Bei Kalium liegt der Normbereich im Blut zwischen 3,6 und 4,8 Millimol pro Liter. Je nach Labormethode kann es zu geringen Abweichungen kommen. Äußert sich der Mineralstoffmangel bereits mit Herzproblemen, kann es bei der Therapie sinnvoll sein, die Werte an den äußeren oberen Rand zu bringen, um die Symptome in den Griff zu bekommen. Diese Entscheidung treffen die behandelnden Ärztinnen und Ärzte. Um den Mangel zu behandeln, bekommen die Betroffenen kaliumhaltige Mittel verschrieben. Nur bei einem gefährlich niedrigen Kaliummangel kann es nötig sein, den Mineralstoff intravenös zu verabreichen.
Zu viel Kalium: Überdosierung
Kann Kalium überdosiert werden? Bei einer intakten Nierenfunktion kommt eine Überversorgung aufgrund der Ernährung nicht vor. Zu einer Überdosierung kann es jedoch kommen, wenn Kalium in Form von Nahrungsergänzungsmitteln grundlos in zu hoher Menge eingenommen wird.
Bei zu viel Kalium im Blut sprechen Mediziner:innen von Hyperkaliämie. Der Kaliumspiegel gilt als zu hoch, wenn er den genannten Normbereich im Blut von 3,6 bis 4,8 Millimol pro Liter überschreitet. Ab 6 Millimol pro Liter gilt der Kaliumwert als viel zu hoch und umgehend behandlungsbedürftig. Ein Stopp der Kaliumzufuhr über die Ernährung reicht nicht aus. Eine Senkung lässt sich durch eine Infusion von Glucose und Insulin sowie durch weitere Maßnahmen erreichen. Die Behandlung erfolgt meist stationär im Krankenhaus.
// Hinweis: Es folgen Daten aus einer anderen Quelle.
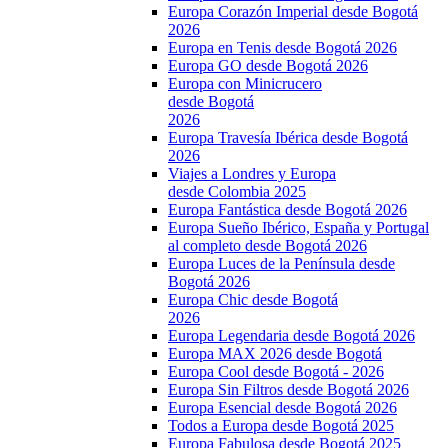
Europa Corazón Imperial desde Bogotá
2026
Europa en Tenis desde Bogotá 2026
Europa GO desde Bogotá 2026
Europa con Minicrucero
desde Bogotá
2026
Europa Travesía Ibérica desde Bogotá
2026
Viajes a Londres y Europa
desde Colombia 2025
Europa Fantástica desde Bogotá 2026
Europa Sueño Ibérico, España y Portugal
al completo desde Bogotá 2026
Europa Luces de la Península desde
Bogotá 2026
Europa Chic desde Bogotá
2026
Europa Legendaria desde Bogotá 2026
Europa MAX 2026 desde Bogotá
Europa Cool desde Bogotá - 2026
Europa Sin Filtros desde Bogotá 2026
Europa Esencial desde Bogotá 2026
Todos a Europa desde Bogotá 2025
Europa Fabulosa desde Bogotá 2025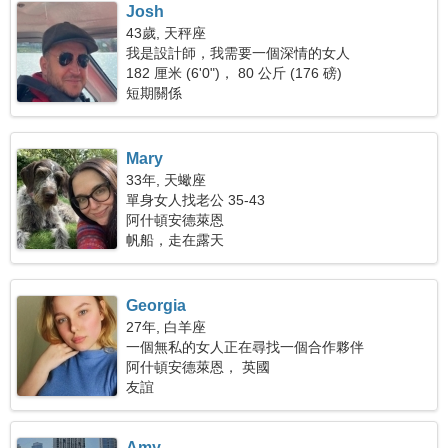
Josh
43歲, 天秤座
我是設計師，我需要一個深情的女人
182 厘米 (6'0")， 80 公斤 (176 磅)
短期關係
Mary
33年, 天蠍座
單身女人找老公 35-43
阿什頓安德萊恩
帆船，走在露天
Georgia
27年, 白羊座
一個無私的女人正在尋找一個合作夥伴
阿什頓安德萊恩， 英國
友誼
Amy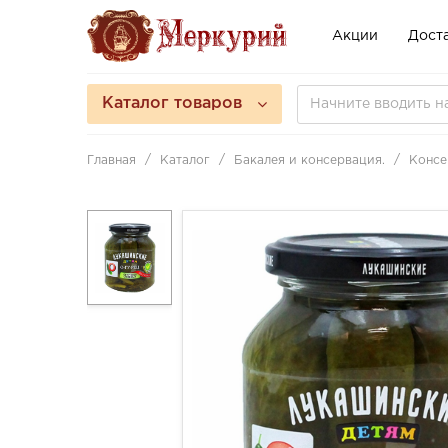
Акции
Доста
Каталог товаров
Главная
Каталог
Бакалея и консервация.
Консе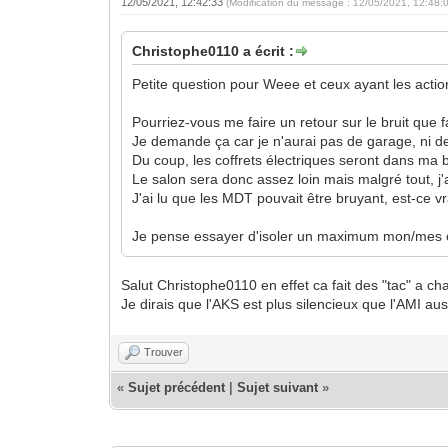
12/05/2021, 12:42:33
(Modification du message : 12/05/2021, 12:48:
Christophe0110 a écrit :
Petite question pour Weee et ceux ayant les acti
Pourriez-vous me faire un retour sur le bruit que f
Je demande ça car je n'aurai pas de garage, ni 
Du coup, les coffrets électriques seront dans ma
Le salon sera donc assez loin mais malgré tout, j'a
J'ai lu que les MDT pouvait être bruyant, est-ce v
Je pense essayer d'isoler un maximum mon/mes coff
Salut Christophe0110 en effet ca fait des "tac" a 
Je dirais que l'AKS est plus silencieux que l'AMI aus
Trouver
«
Sujet précédent
|
Sujet suivant
»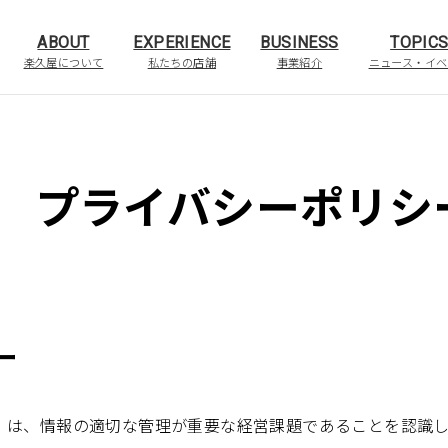
ABOUT
EXPERIENCE
BUSINESS
TOPIC
楽久屋について
私たちの店舗
事業紹介
ニュース・イベ
プライバシーポリシ
ー
）は、情報の適切な管理が重要な経営課題であることを認識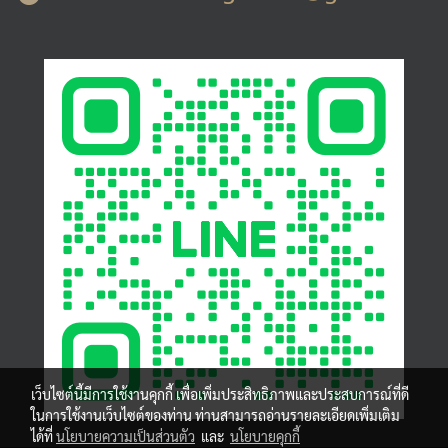
เว็บไซต์นี้มีการใช้งานคุกกี้ เพื่อเพิ่มประสิทธิภาพและประสบการณ์ที่ดี
ในการใช้งานเว็บไซต์ของท่าน ท่านสามารถอ่านรายละเอียดเพิ่มเติม
ได้ที่
นโยบายความเป็นส่วนตัว
และ
นโยบายคุกกี้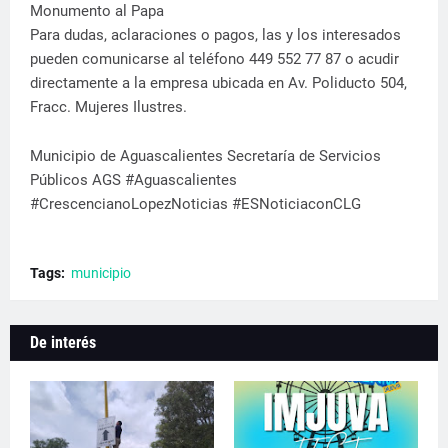
Monumento al Papa
Para dudas, aclaraciones o pagos, las y los interesados
pueden comunicarse al teléfono 449 552 77 87 o acudir
directamente a la empresa ubicada en Av. Poliducto 504,
Fracc. Mujeres Ilustres.
Municipio de Aguascalientes Secretaría de Servicios
Públicos AGS #Aguascalientes
#CrescencianoLopezNoticias #ESNoticiaconCLG
Tags:
municipio
De interés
Ein deutlich zu hoher Kaliumspiegel kann zu schwerwiegenden Problemen führen. Sie reichen von Muskelschwäche bis hin zu Lähmungserscheinungen und einem Darmverschluss. Im schlimmsten Fall kommt es zu Lungenversagen und lebensbedrohlichen Herzrhythmusstörungen.
Ursachen für eine Hyperkaliämie können Krankheiten sein. So kann ein vermehrtes Ausströmen von Kalium aus den Zellen zu einer Überversorgung führen. Zu vermehrtem Ausströmen kommt es beispielsweise bei einer stoffwechselbedingten Übersäuerung des Blutes (metabolische Azidose), wie sie bei einem schlecht eingestellten Diabetes mellitus oder langen Hungerperioden (exzessives Fasten) auftreten kann. Auch Insulinresistenz oder -mangel können eine Hyperkaliämie hervorrufen. Ist die Ausscheidung über die Nieren gestört, etwa bei mangelnder Nierenleistung (Niereninsuffizienz) oder hormonellen Veränderungen, kommt es ebenfalls zu erhöhten Kaliumwerten im Blut. Eine seltene Krankheit, unter der hohe Kaliumwerte häufig sind, ist Morbus Addison. Dabei arbeiten die Nebennierenrinden nicht korrekt. Zudem wird bei starken Schädigungen des Gewebes, etwa bei großflächigen Verbrennungen, Kalium aus dem Gewebe in das Blutserum freigesetzt – auch so kann eine Hyperkaliämie entstehen.